EXERCISE TASK
Write out all of the entries below word for word, omitting the pictures.

Records from a dataset
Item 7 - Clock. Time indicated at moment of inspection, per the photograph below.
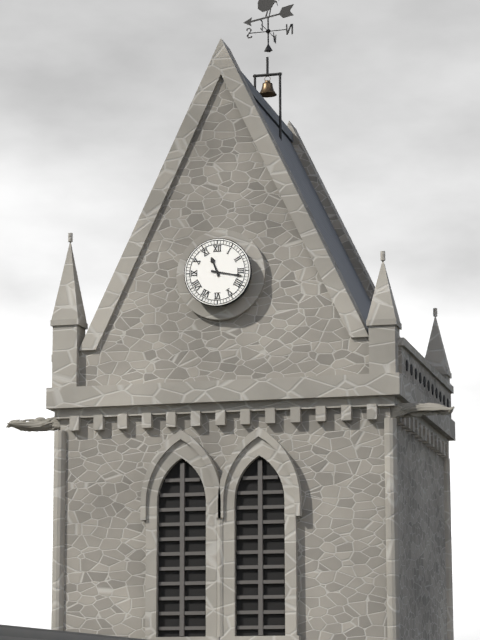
11:17
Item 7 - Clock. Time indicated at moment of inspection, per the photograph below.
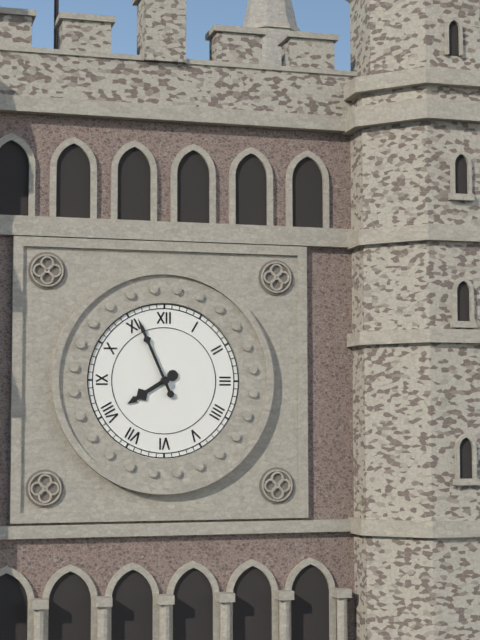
7:56
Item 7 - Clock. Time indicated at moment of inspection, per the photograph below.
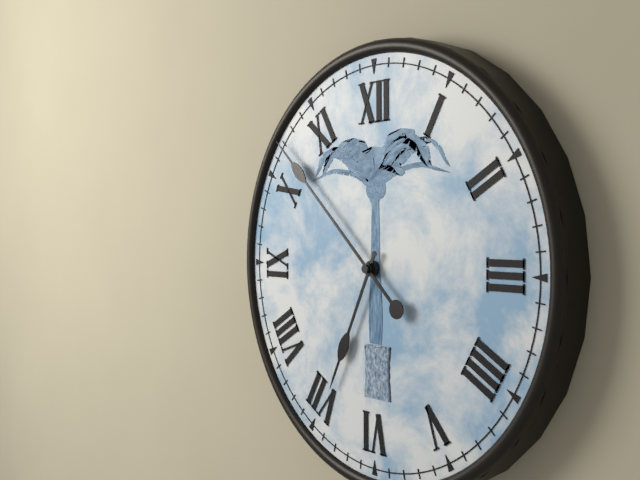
6:52
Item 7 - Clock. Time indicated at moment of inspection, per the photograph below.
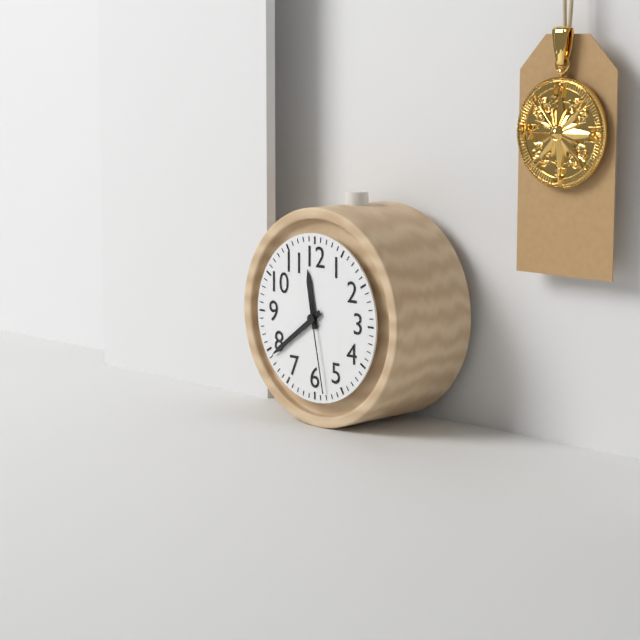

TASK RESULT
Item 7 - Clock. Time indicated at moment of inspection, per the photograph below.
11:17
Item 7 - Clock. Time indicated at moment of inspection, per the photograph below.
7:56
Item 7 - Clock. Time indicated at moment of inspection, per the photograph below.
6:52
Item 7 - Clock. Time indicated at moment of inspection, per the photograph below.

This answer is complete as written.